Book Review: Katherine by Anya Seton

Book 95

Katherine

This classic novel tells the most romantic love story in British history – the true tale of Katherine Swynford and John of Gaunt, Duke of Lancaster, the ancestors of much of the British Royal family.  It is set in the vibrant 14th century England of Chaucer when magnificent pageantry was confronted by the Black Death, when knights went to battle in expensive foreign wars while peasants struggled to survive, and when the magnificent but despotic Plantagenets – Edward III, the Black Prince, and Richard II  – ruled over a court rotten with intrigue.  In this era of dangers and passion, John of Gaunt, the king’s son and the proudest of the Plantagenets, fought for power and fell desperately in love with the already married Katherine. Their well-documented romance persisted through decades of war, adultery, murder, loneliness and redemption.

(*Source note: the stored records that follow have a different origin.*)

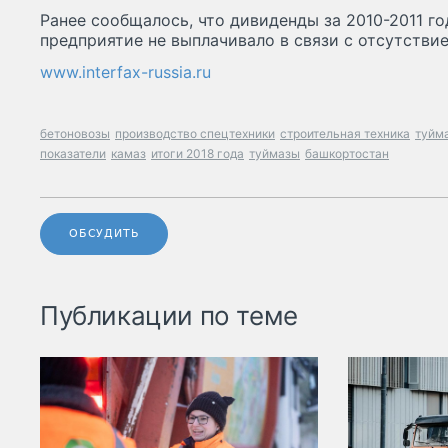
Ранее сообщалось, что дивиденды за 2010-2011 го
предприятие не выплачивало в связи с отсутстви
www.interfax-russia.ru
бетоновозы
производство спецтехники
строительная техника
туйм
показатели
камаз
итоги 2018 года
туймазы
башкортостан
ОБСУДИТЬ
Публикации по теме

I am a self-confessed sucker for a love story so this book would have had to be pretty bad for me not to love it.  However this book is so much more than a love story and so much more than a piece of historical fiction as well.  The book spans the life of Katherine Swynford from when she was 15 to just before her death, so as you can imagine there is a lot of storyline packed in there.  I don’t know a lot about 14th century England so all the events could have been made up and I wouldn’t have been any the wiser, but apparently Anya Seton thoroughly researched everything: all the events portrayed happened, the characters all existed and everything was in the correct chronological order.  All Anya Seton did was interpret the various events in her own way and create the dialogue to bring the story to life.  When you read this book it’s hard to believe that this is true, the events of the book  seem so cliché in a way.  But this is a great story and the fact that the relationship between Katherine and John of Gaunt produced many of the future kings and queens of England just adds to the appeal to learn more about this era.

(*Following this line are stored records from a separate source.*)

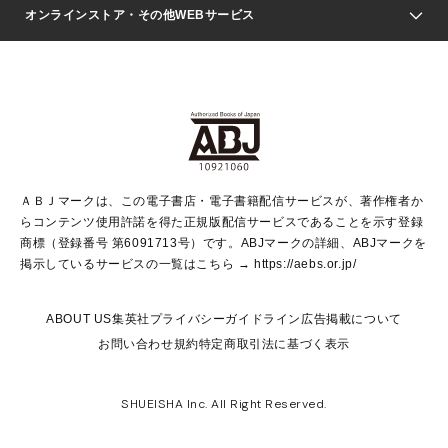
Seventeen
週刊ヤングジャンプ
オンラインストア・その他WEBサービス
文芸・文庫・総合
芸能・情報・スポーツ
少女マンガ
Vジャンプ
non-no Web
ヤングジャンプ定期購読デジタル
すばる
Myojo
オンラインストア
りぼん
学芸・ノンフィクション・新書
最強ジャンプ
女性マンガ
@BAILA
ヤンジャン＋
小説すばる
週プレNEWS
マーガレット
集英社OTOコンテンツ
集英社 学芸編集部
少年ジャンプ＋
その他WEBサービス
クッキー
ライトノベル・ノベライズ
MAQUIA ONLINE
となりのヤングジャンプ
集英社 文芸ステーション
週プレ グラジャパ！
別冊マーガレット
SHUEISHA MANGA-ART HERITAGE
集英社 ビジネス書
ゼブラック
ココハナ
SHUEISHA ADNAVI
SPUR.JP
集英社Webマガジン Cobalt
グランドジャンプ
web 集英社文庫
キッズ
web Sportiva
マンガMee
ジャンプキャラクターズストア
集英社新書
ジャンプルーキー！
月刊オフィスユー
ＡＢＪマークは、この電子書店・電子書籍配信サービスが、著作権者か
EDITOR'S LAB
LEE
集英社オレンジ文庫
ウルトラジャンプ
青春と読書
パラスポ＋！
らコンテンツ使用許諾を得た正規版配信サービスであることを示す登録
集英社みらい文庫
リマコミ＋
HAPPY PLUS STORE
集英社新書プラス
ジャンプTOON
商標（登録番号 第6091713号）です。ABJマークの詳細、ABJマークを
Marisol
シフォン文庫
アジア人物史
S-KIDS.LAND
マンガMeets
掲示しているサービスの一覧はこちら →
https://aebs.or.jp/
shueisha vox
よみタイ
S-MANGA
Web éclat
ダッシュエックス文庫
LEEマルシェ
kotoba
集英社ジャンプリミックス
ABOUT US
集英社プライバシーガイドライン
広告掲載について
T JAPAN:The New York Times Style Magazine
JUMP j BOOKS
お問い合わせ
規約
特定商取引法に基づく表示
SHOP Marisol
e!集英社
集英社コミック文庫
集英社女性誌ポータル
éclat premium
imidas
MEN'S NON-NO WEB
SHUEISHA Inc. All Right Reserved.
mirabella
UOMO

What I liked about this book:  The whole story is so detailed and rich throughout yet it never drags at all.  The descriptions of each scene and the people in them transported me there to medieval England.  Katherine is only 15 at the beginning of the story and her naivety and innocence is portrayed well through the text.  As she grows older you gain a sense of her experience seeping through as her view of the world changes.  A lot happens in the book but I never felt confused and I could always recall what had happened previously whilst I was reading.

What I didn’t like about this book:  My only fault with the book is the language sometimes.  In a way it makes it more authentic using terms from the age, but as these terms are not familiar now and as a lot of them are in French it can at times cause confusion.  Sometimes the characters would speak in French, just a line or two, but there would be no translation so you would have to use the context of the scene to interpret it.  I think this does add to the book, but also takes away a little at the same time.

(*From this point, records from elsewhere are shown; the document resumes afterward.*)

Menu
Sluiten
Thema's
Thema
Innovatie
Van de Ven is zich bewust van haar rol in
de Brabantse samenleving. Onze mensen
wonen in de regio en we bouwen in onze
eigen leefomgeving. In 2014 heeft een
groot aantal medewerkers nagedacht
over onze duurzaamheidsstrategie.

It is beautifully written and is such a compelling story that you cannot put it down.  I cannot verify how accurate the story is but from what I understand it is as accurate as you can get.  I really enjoyed this book; I had feared that a nearly 600 page book about medieval England would not excite me but I was happily proved wrong.  I would recommend this anyone who loves a good romance but also wants something to sink their teeth into.